:: Text segment ::
This commandment seems to contain two contradictory injunctions. On the one hand, we are told “remember” and “do not forget.” On the other hand, we are instructed to “blot out the memory of Amalek,” which suggests that we should forget Amalek entirely, leaving not even a mental trace. Were we to successfully fulfill the second injunction, the first injunction would make no sense: How can we remember what has already been blotted out?

The message of Shabbat Zachor seems to be a dual one, Zachor v’Tishkach b’dibur echad. We have to simultaneously remember and forget Amalek, suggesting that remembering and forgetting are equally important acts. Yet this is surprising. We often hear about the Jewish imperative to remember: Remember the Sabbath day, remember the exodus, remember that you were a stranger in a strange land…. But since when is forgetting a positive value?

I was thinking about this question recently when studying Kohelet Rabbah, a midrashic collection that examines many of the themes in the book of Ecclesiastes, including vanity, the futility of human pursuits, and the absence of lasting value in a world of transience. The speaker in this book, Kohelet king of Jerusalem, describes his attempt “to study and probe with wisdom all that happens under the sun.” The rabbis in the midrash identify Kohelet with King Solomon and assume that this verse refers to Solomon’s quest to study all the Torah there is to learn. And yet Solomon finds that learning Torah does not just consist of remembering what he has learned, but of forgetting it as well. In commenting on Kohelet 2:12, “My thoughts also turned to appraising wisdom,” the rabbis state, “Do not read this as “turned (paniti),” but rather “emptied (piniti). I emptied myself like a vessel that is alternately filled and then emptied. So too did Shlomo alternatively learn Torah and then forget it” (KR 2:12).

This seems to be another instance of the futility that is so rampant in this book, but in fact, as the midrash shows, quite the opposite is true: “The rabbis of Babylonia would say in the name of Rabbi Yitzchak: It is for man’s own good that he learns Torah and forgets it, because if a person were to learn Torah and never forget it, he would study Torah for two or three years and then go back to hi s work, and he would never invest his whole life in Torah. However, since a person learns Torah and forgets it, he never desists or retreats from the study of Torah” (KR 1:13). The midrash suggests that there is an inherent value in forgetting what we have learned, because this enables us to spend our lives learning. If so, then the ideal student is not the plastered well that never loses a drop, but rather the ever-flowing fountain from which water evaporates and then returns to its source.

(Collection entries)
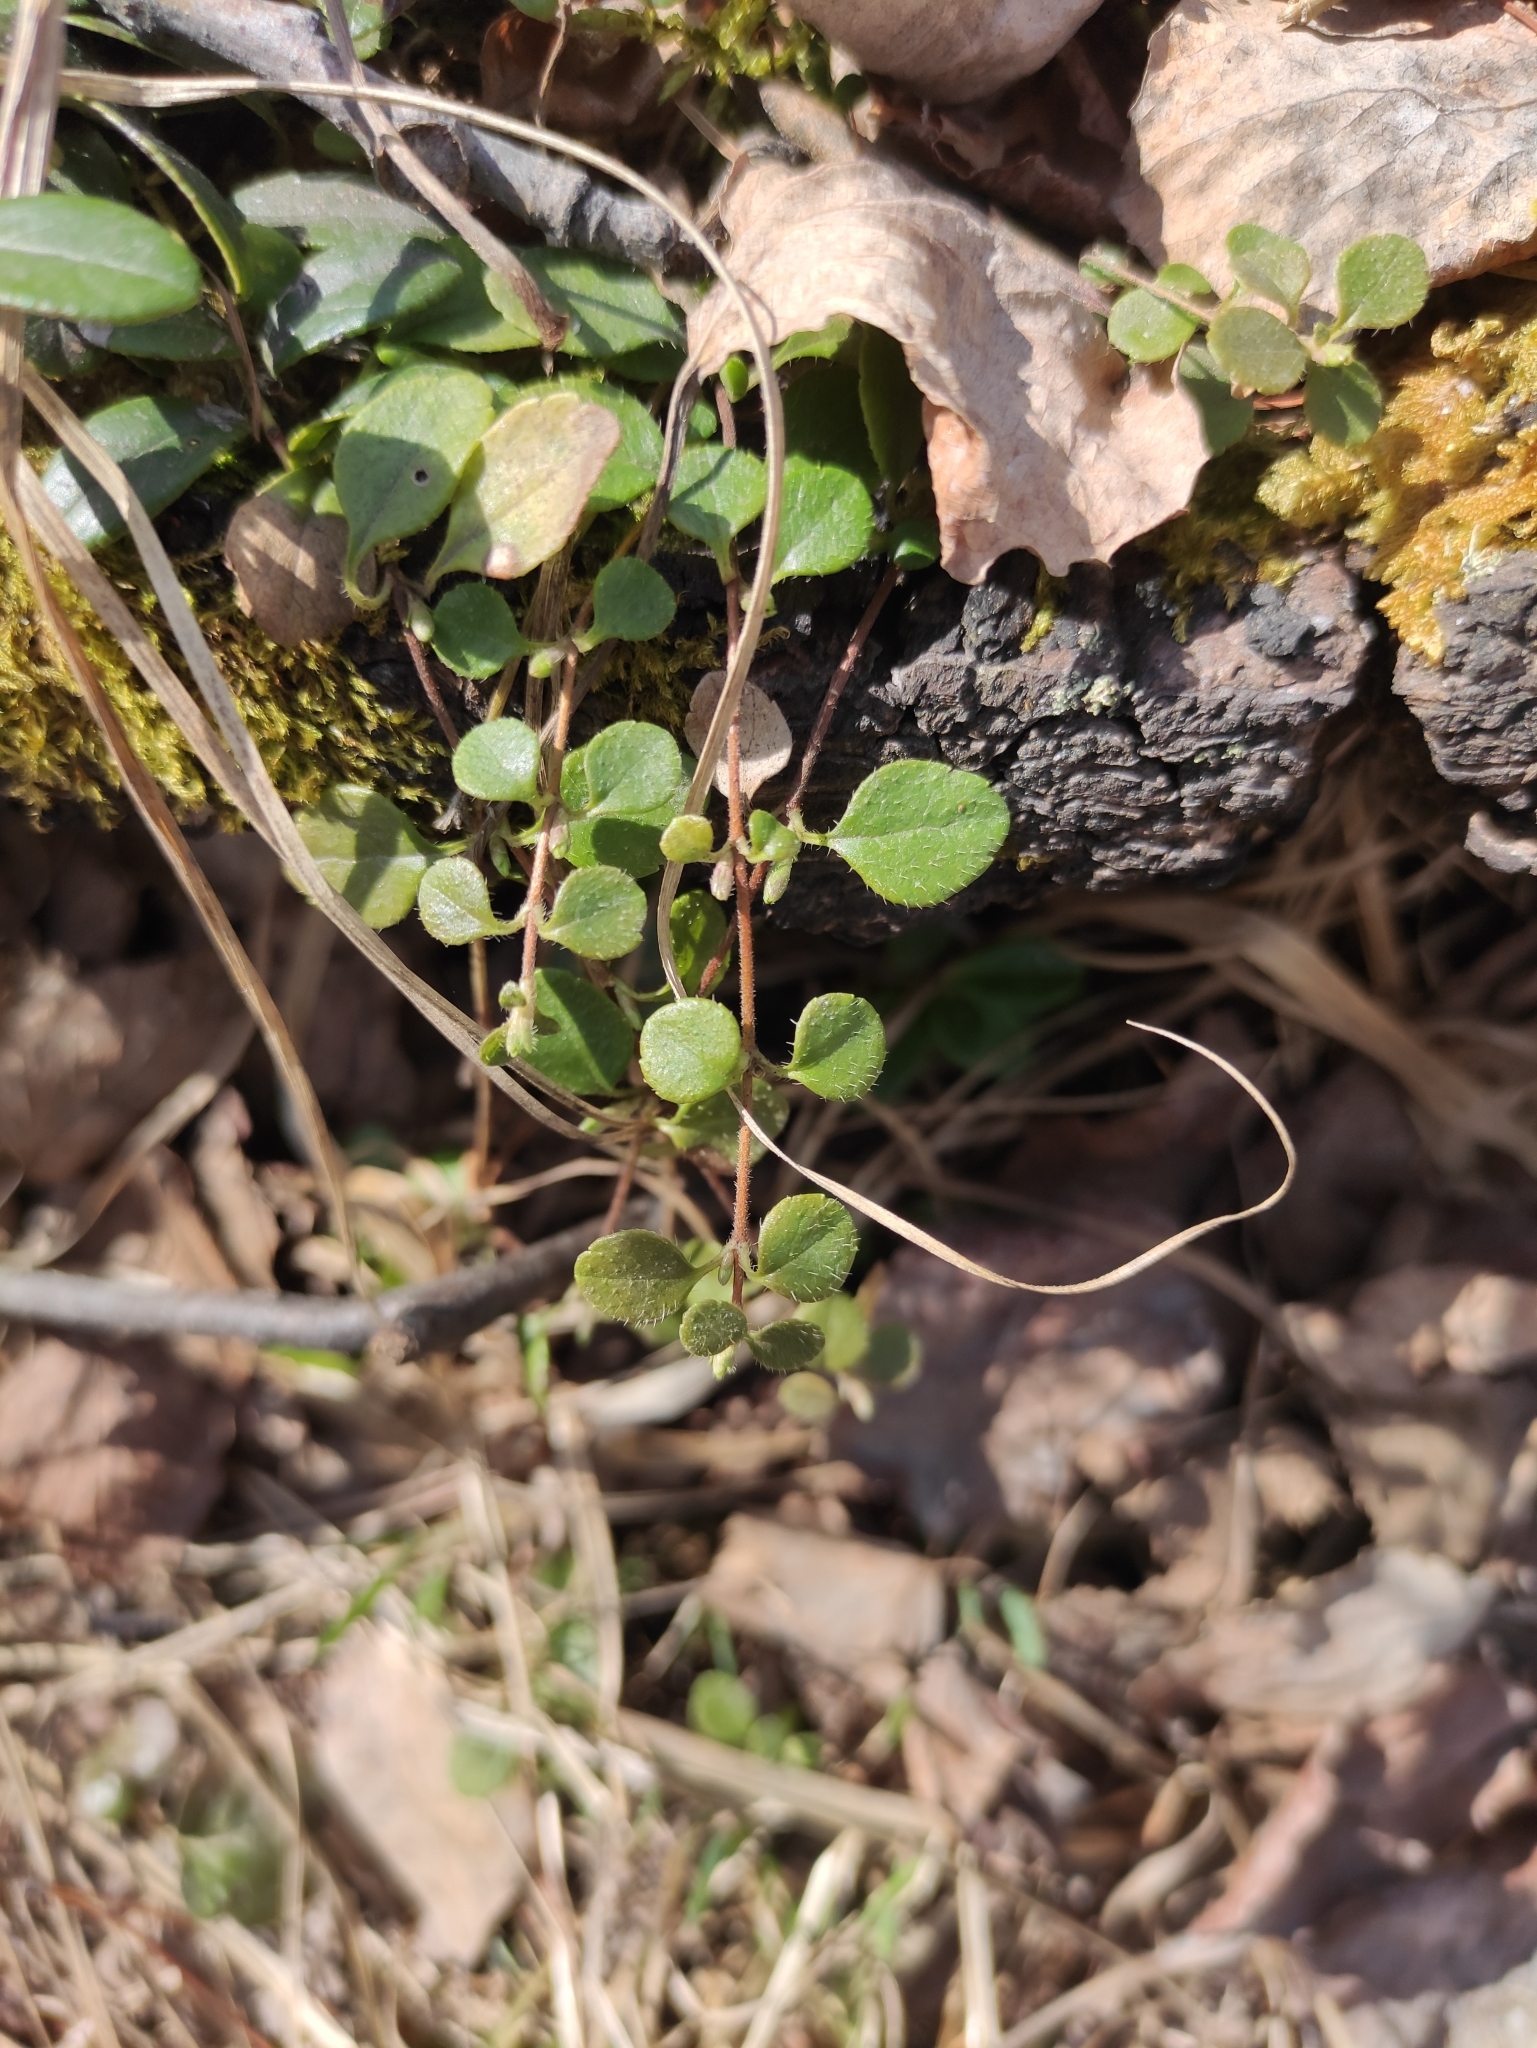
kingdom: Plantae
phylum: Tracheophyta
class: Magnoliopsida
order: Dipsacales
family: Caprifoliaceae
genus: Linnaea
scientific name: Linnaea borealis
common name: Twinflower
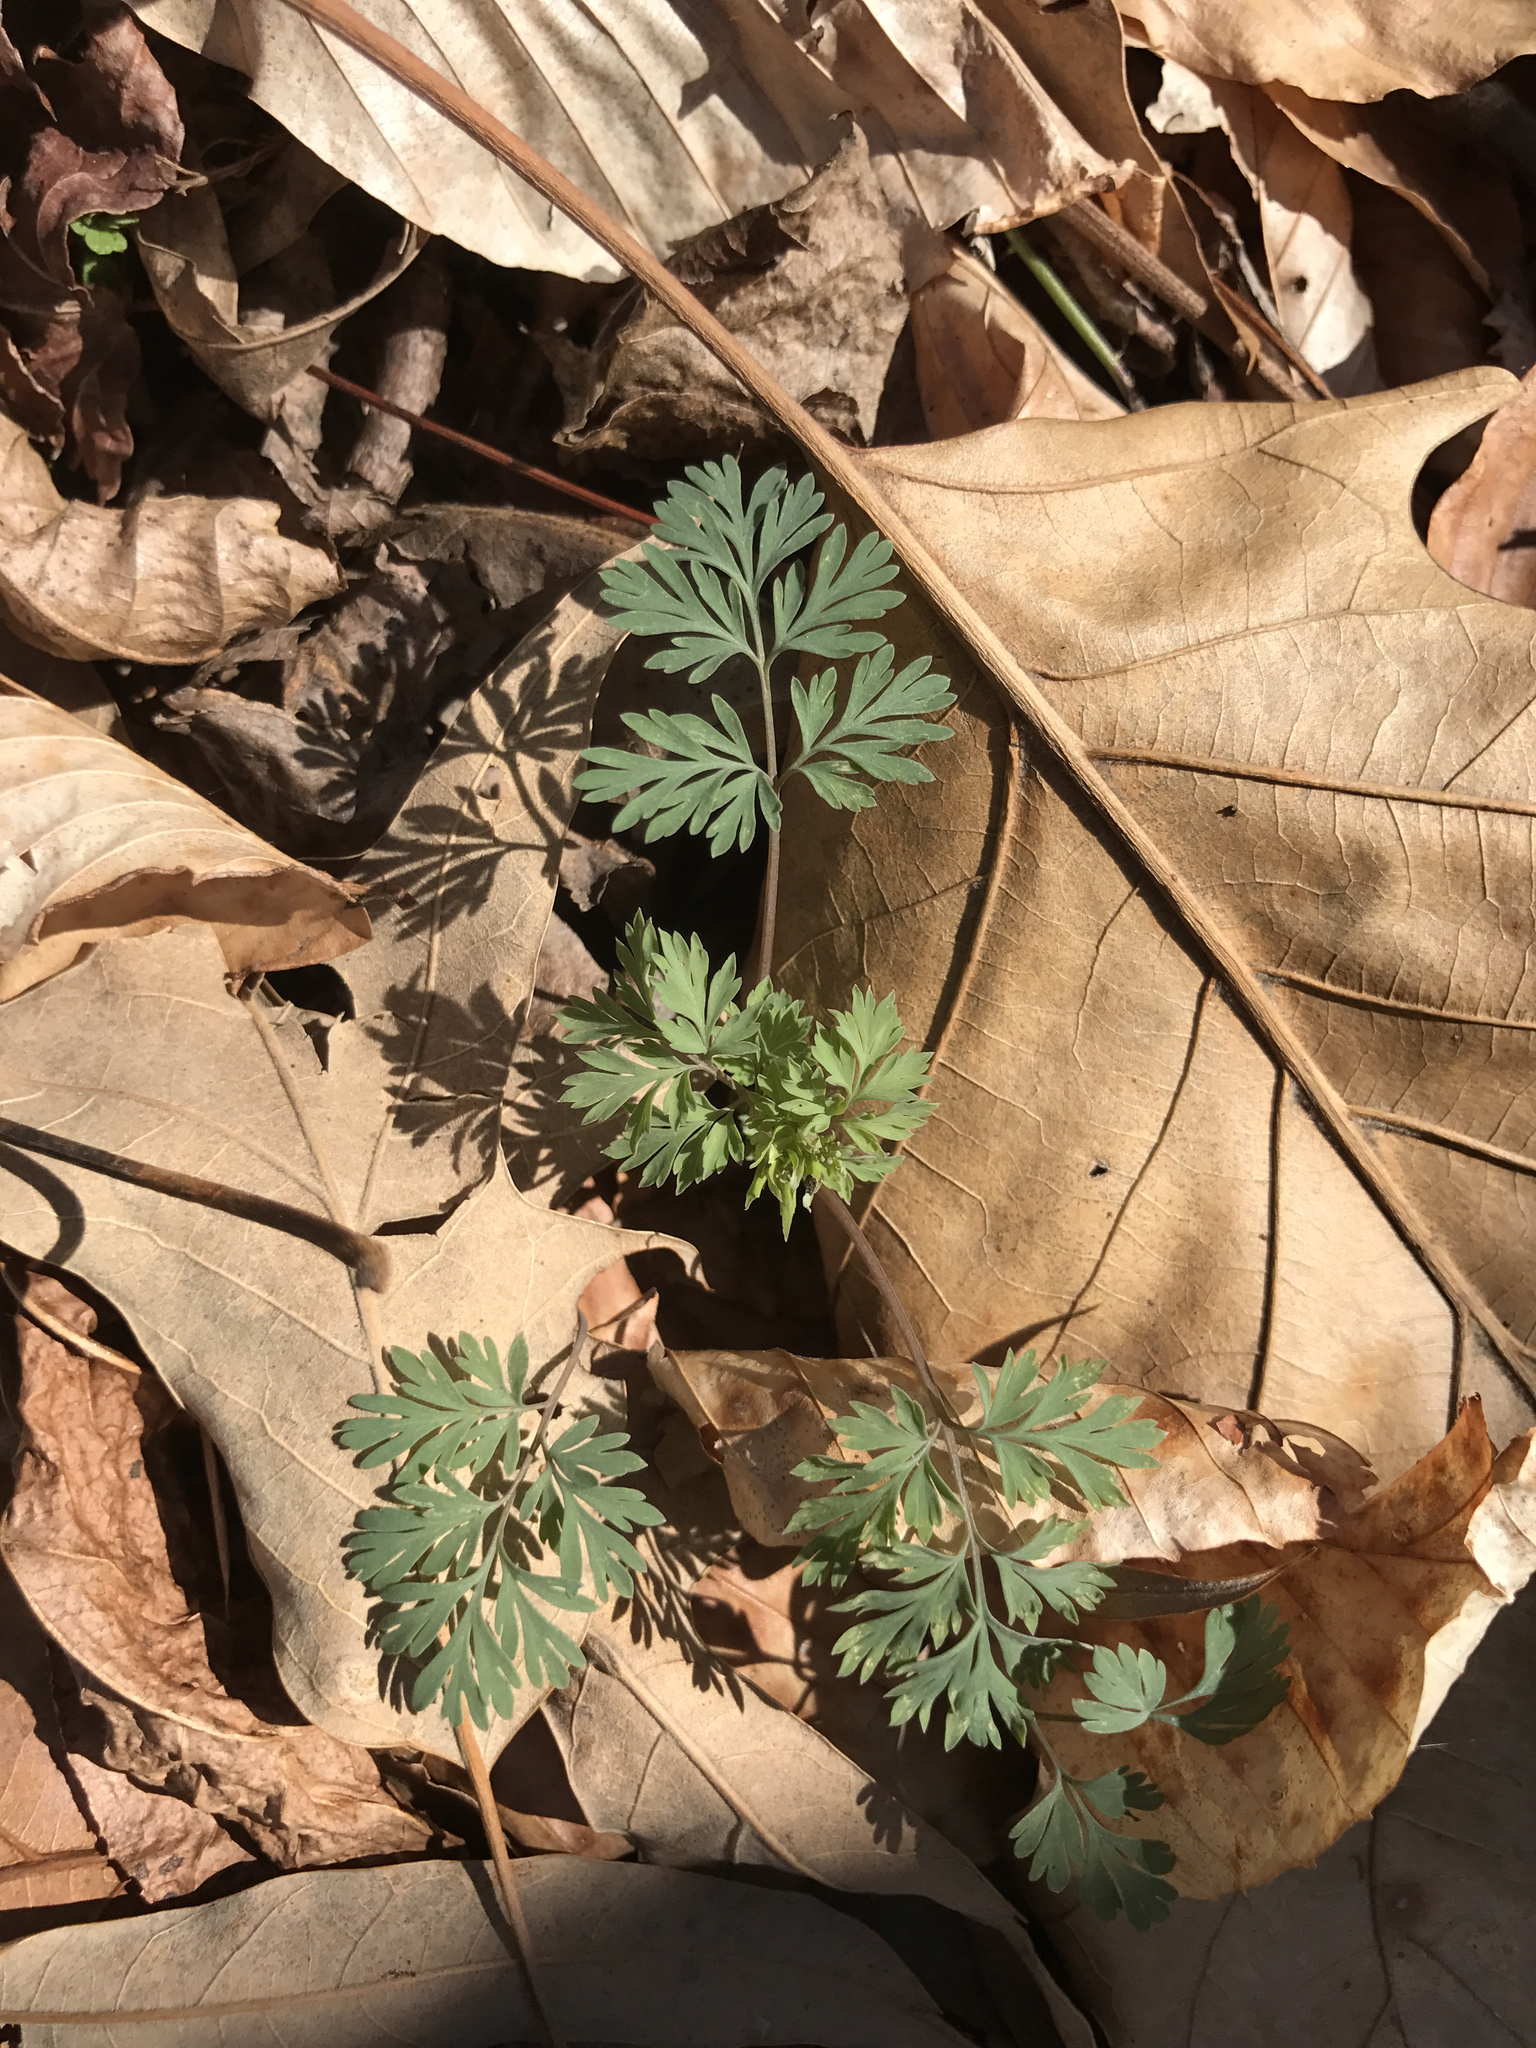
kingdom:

:: Requirement 1 ::
According to the Shabbat Zachor passage, why is it for a person's own good to learn Torah and then forget it? Answer in one to three sentences.
:: Requirement 2 ::
In the Shabbat Zachor passage, with whom do the rabbis of the midrash identify Kohelet?
:: Requirement 3 ::
Do these statements agree with the Shabbat Zachor passage? Answer yes or no for each, and quote the words from the passage that decide it.
(a) The speaker of Ecclesiastes is described as a king of Jerusalem.
(b) The passage calls the ideal student a plastered well that never loses a drop.
(c) The teaching on forgetting Torah is credited to the rabbis of the Land of Israel.

:: Worked answer 1 ::
If a person learned Torah and never forgot it, he would study for two or three years and then return to his work, never investing his whole life in Torah. Because he forgets what he learns, he never desists or retreats from studying it, so he spends his life learning.

:: Worked answer 2 ::
With King Solomon.

:: Worked answer 3 ::
(a) Yes: "Kohelet king of Jerusalem"
(b) No: "the ideal student is not the plastered well that never loses a drop"
(c) No: "The rabbis of Babylonia would say in the name of Rabbi Yitzchak"